**WHAT YOU HAVE TO DO:**
Copy every line below where the string "Familienwanderung" is found.

Change detection outputs
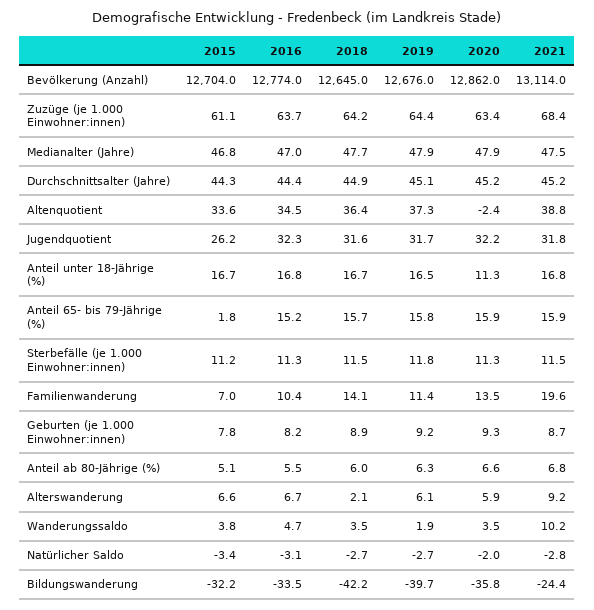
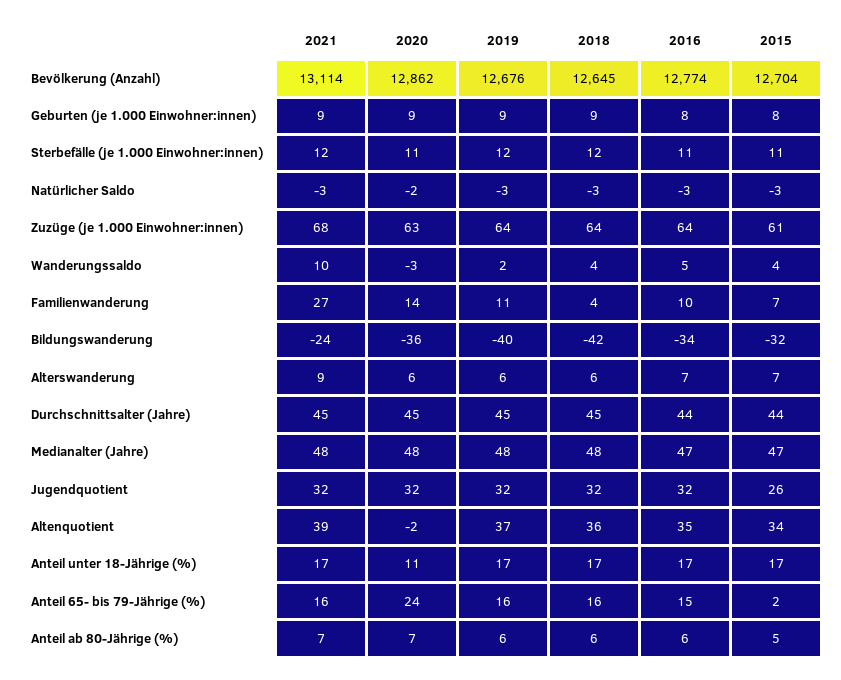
2020, Anteil 65- bis 79-Jährige (%): 15.9 -> 24
2018, Familienwanderung: 14.1 -> 4
2021, Familienwanderung: 19.6 -> 27
2018, Alterswanderung: 2.1 -> 6
2020, Wanderungssaldo: 3.5 -> -3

**OUTPUT FOR THIS EXERCISE:**
2018, Familienwanderung: 14.1 -> 4
2021, Familienwanderung: 19.6 -> 27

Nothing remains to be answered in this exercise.